I have now replaced my live baits with deer spun ones but hope the results are just the same one day. ;)
Make sure you bring the camcorder, I want to see that video footage!
(not of the mice, the deer hair! :D)
12-12-2001, 09:53 PM
That top water pike technique was quite creative. There are tales of musky fisherman using live squirrels and ducklings on the top. Musky are a surface oriented fish as you probably know with their eye sockets angled upwards. I lost a few on the surface up in wisconsin, one scared the hell out of me and hit the surface plug just as I was picking it up for the next cast. Muskys will follow a lure a long way, thats why the figure 8 at the end of the cast works. The change of direction can coax a following musky into striking right in front of you. To fly fish them I think the best time to fish them would be in spring just after the spawn when they are somewhat congregated in shallow water.

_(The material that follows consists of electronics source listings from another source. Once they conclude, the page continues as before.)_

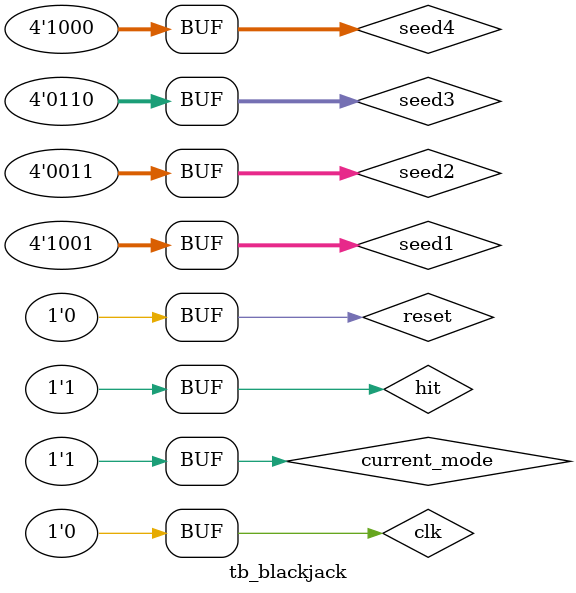
<source format=sv>
/*
Angelo Nolasco 
NHSE ID:5005497011
Cpe 200L section 1002
Dr.Sarah Harris
*/
module tb_blackjack();
	logic clk,reset;
	logic current_mode,hit,pass;
	logic [3:0] seed1,seed2,seed3,seed4;
	logic [3:0] num1;
	logic [3:0] num2;
	logic [3:0] num3;
	logic [3:0] num4;
	logic [7:0] handpl,handdl;
	logic winnerpl,loserpl,winnerdl,loserdl;
	logic [6:0] seg2pl,seg2dl,seg1pl,seg1dl;

	blackjack dut(clk,reset,current_mode,hit,pass,seed1,seed2,seed3,seed4,num1,num2,num3,num4,handpl,handdl,winnerpl,loserpl,
				  winnerdl,loserdl,seg2pl,seg2dl,seg1pl,seg1dl);
	
	
	always
	  begin
		clk = 1; #5; clk = 0; #5;
		
	  end
	
	initial 
		begin
		  seed1 = 4'd9;
		  seed2 = 4'd3;
		  seed3 =4'd6;
		  seed4 = 4'd8;
		  reset = 1; #10; 
		  reset = 0; current_mode = 1'b0; #10;
		  current_mode = 1'b1; #10;
		// current_mode = 1'b1; #10;
		hit = 1; #10;
		end
	

endmodule


</source>
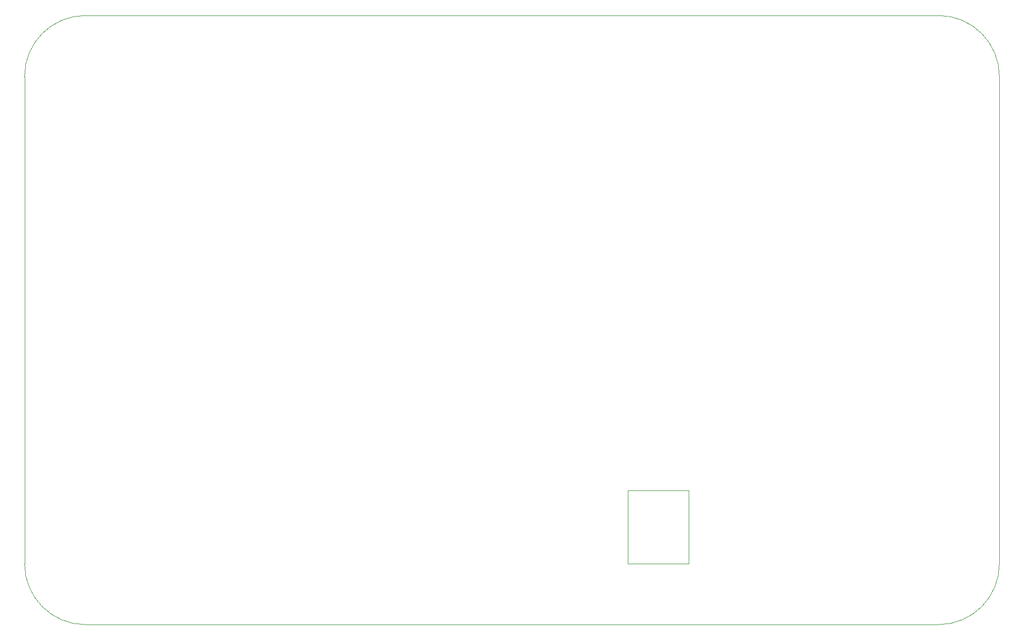
<source format=gbr>
%TF.GenerationSoftware,KiCad,Pcbnew,(6.0.5)*%
%TF.CreationDate,2022-07-11T20:41:14-04:00*%
%TF.ProjectId,Test Board,54657374-2042-46f6-9172-642e6b696361,rev?*%
%TF.SameCoordinates,Original*%
%TF.FileFunction,Profile,NP*%
%FSLAX46Y46*%
G04 Gerber Fmt 4.6, Leading zero omitted, Abs format (unit mm)*
G04 Created by KiCad (PCBNEW (6.0.5)) date 2022-07-11 20:41:14*
%MOMM*%
%LPD*%
G01*
G04 APERTURE LIST*
%TA.AperFunction,Profile*%
%ADD10C,0.050000*%
%TD*%
G04 APERTURE END LIST*
D10*
X105000000Y-135000000D02*
X105000000Y-55000000D01*
X265000000Y-135000000D02*
X265000000Y-55000000D01*
X115000000Y-45000000D02*
X255000000Y-45000000D01*
X115000000Y-45000000D02*
G75*
G03*
X105000000Y-55000000I0J-10000000D01*
G01*
X204000000Y-123000000D02*
X214000000Y-123000000D01*
X214000000Y-123000000D02*
X214000000Y-135000000D01*
X214000000Y-135000000D02*
X204000000Y-135000000D01*
X204000000Y-135000000D02*
X204000000Y-123000000D01*
X265000000Y-55000000D02*
G75*
G03*
X255000000Y-45000000I-10000000J0D01*
G01*
X105000000Y-135000000D02*
G75*
G03*
X115000000Y-145000000I10000000J0D01*
G01*
X255000000Y-145000000D02*
G75*
G03*
X265000000Y-135000000I0J10000000D01*
G01*
X115000000Y-145000000D02*
X255000000Y-145000000D01*
M02*

</source>
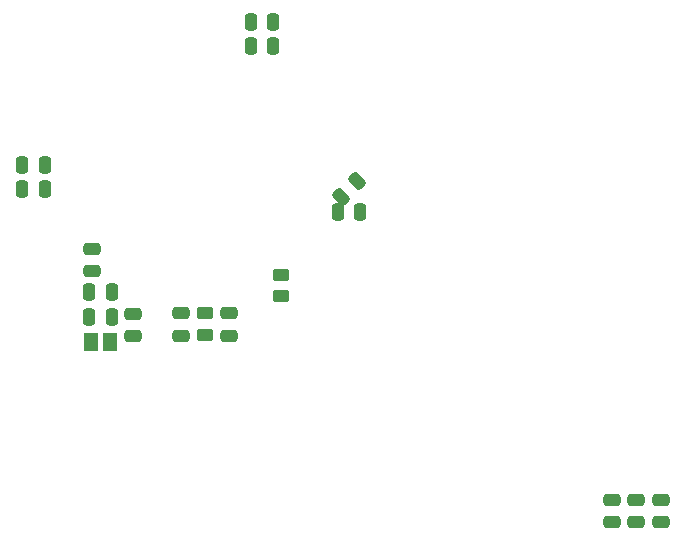
<source format=gbp>
%TF.GenerationSoftware,KiCad,Pcbnew,8.0.6*%
%TF.CreationDate,2025-06-06T13:34:11-05:00*%
%TF.ProjectId,Placa_principal_v2,506c6163-615f-4707-9269-6e636970616c,rev?*%
%TF.SameCoordinates,Original*%
%TF.FileFunction,Paste,Bot*%
%TF.FilePolarity,Positive*%
%FSLAX46Y46*%
G04 Gerber Fmt 4.6, Leading zero omitted, Abs format (unit mm)*
G04 Created by KiCad (PCBNEW 8.0.6) date 2025-06-06 13:34:11*
%MOMM*%
%LPD*%
G01*
G04 APERTURE LIST*
G04 Aperture macros list*
%AMRoundRect*
0 Rectangle with rounded corners*
0 $1 Rounding radius*
0 $2 $3 $4 $5 $6 $7 $8 $9 X,Y pos of 4 corners*
0 Add a 4 corners polygon primitive as box body*
4,1,4,$2,$3,$4,$5,$6,$7,$8,$9,$2,$3,0*
0 Add four circle primitives for the rounded corners*
1,1,$1+$1,$2,$3*
1,1,$1+$1,$4,$5*
1,1,$1+$1,$6,$7*
1,1,$1+$1,$8,$9*
0 Add four rect primitives between the rounded corners*
20,1,$1+$1,$2,$3,$4,$5,0*
20,1,$1+$1,$4,$5,$6,$7,0*
20,1,$1+$1,$6,$7,$8,$9,0*
20,1,$1+$1,$8,$9,$2,$3,0*%
G04 Aperture macros list end*
%ADD10RoundRect,0.250000X0.475000X-0.250000X0.475000X0.250000X-0.475000X0.250000X-0.475000X-0.250000X0*%
%ADD11RoundRect,0.250000X0.159099X-0.512652X0.512652X-0.159099X-0.159099X0.512652X-0.512652X0.159099X0*%
%ADD12RoundRect,0.250000X-0.250000X-0.475000X0.250000X-0.475000X0.250000X0.475000X-0.250000X0.475000X0*%
%ADD13RoundRect,0.250000X0.250000X0.475000X-0.250000X0.475000X-0.250000X-0.475000X0.250000X-0.475000X0*%
%ADD14RoundRect,0.250000X-0.475000X0.250000X-0.475000X-0.250000X0.475000X-0.250000X0.475000X0.250000X0*%
%ADD15RoundRect,0.250000X-0.450000X0.262500X-0.450000X-0.262500X0.450000X-0.262500X0.450000X0.262500X0*%
%ADD16R,1.200000X1.600000*%
G04 APERTURE END LIST*
D10*
%TO.C,C20*%
X153810000Y-98992500D03*
X153810000Y-97092500D03*
%TD*%
D11*
%TO.C,C13*%
X167358249Y-87211751D03*
X168701751Y-85868249D03*
%TD*%
D10*
%TO.C,C5*%
X192340000Y-114760000D03*
X192340000Y-112860000D03*
%TD*%
D12*
%TO.C,C4*%
X159710000Y-74420000D03*
X161610000Y-74420000D03*
%TD*%
D10*
%TO.C,C16*%
X149720000Y-99040000D03*
X149720000Y-97140000D03*
%TD*%
D13*
%TO.C,C2*%
X161570000Y-72390000D03*
X159670000Y-72390000D03*
%TD*%
D14*
%TO.C,C7*%
X190250000Y-112870000D03*
X190250000Y-114770000D03*
%TD*%
D10*
%TO.C,C14*%
X157820000Y-98990000D03*
X157820000Y-97090000D03*
%TD*%
D15*
%TO.C,R37*%
X155820000Y-97087500D03*
X155820000Y-98912500D03*
%TD*%
D14*
%TO.C,C6*%
X194430000Y-112870000D03*
X194430000Y-114770000D03*
%TD*%
D12*
%TO.C,C17*%
X146010000Y-97380000D03*
X147910000Y-97380000D03*
%TD*%
D16*
%TO.C,FB2*%
X146170000Y-99510000D03*
X147770000Y-99510000D03*
%TD*%
D12*
%TO.C,C1*%
X140340000Y-84500000D03*
X142240000Y-84500000D03*
%TD*%
%TO.C,C3*%
X167070000Y-88520000D03*
X168970000Y-88520000D03*
%TD*%
%TO.C,C19*%
X140360000Y-86560000D03*
X142260000Y-86560000D03*
%TD*%
%TO.C,C15*%
X146000000Y-95320000D03*
X147900000Y-95320000D03*
%TD*%
D15*
%TO.C,R36*%
X162260000Y-93800000D03*
X162260000Y-95625000D03*
%TD*%
D10*
%TO.C,C18*%
X146230000Y-93510000D03*
X146230000Y-91610000D03*
%TD*%
M02*

</source>
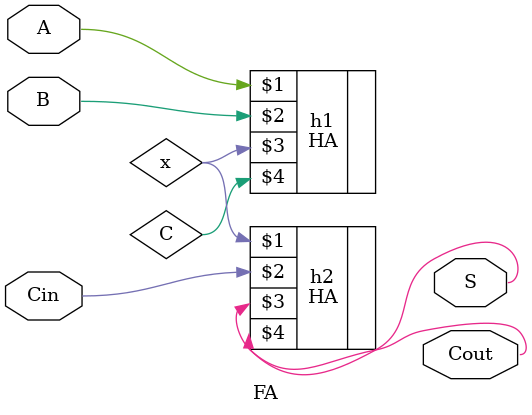
<source format=v>
module FA(input A,B,Cin, output S,Cout);
wire x,S;
HA h1(A,B,x,C);
HA h2(x,Cin,S,Cout);
endmodule

</source>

After I lost that big one of a life time, I stopped Musky fishing and went back to steelhead and trout fly fishing. It had always been an objective since I was little kid to go Musky fishing. Northern wisconsin is like Musky Region USA. Really pretty country and lots of lakes with them. i will give musky a try again, since it is fun, and a good challenge like steelhead. However, I know I will never have another one like that one on again.
My body ached, I was bleeding, and just emotionally spent after fighting that fish. Wish I knew how big it really was.
Good luck !!
03-18-2002, 11:50 AM
See me post I made last November on the Big Musky lost on the Chippewa Flowage in Wisconsin back in the mid 90s.
Below is an article I found this weekend on the possible world record muskies that were seen on this area of the flowage over the past several years. They found the head of the big dead musky close to the "Petes Bar" area of the flowage where I lost my big one. Very famous area of the flowage.
See both articles referenced in the URL below. Who knows maybe I did have a possible world record musky on ? If so there was no way I would have ever been able to boat it myself. Now I know, I was not dreaming this epochal angling event, which to tell you the truth after it happened I was wondering if I had fell asleep drifting the flowage on a hot June day and it did not really happen.
Now I know it was reality. Awesome wilderness lake the flowage is ever get a chance get to the Wisconsin "North Woods" area. Also great trout and lake superior andramous fishing within an hour of the flowage.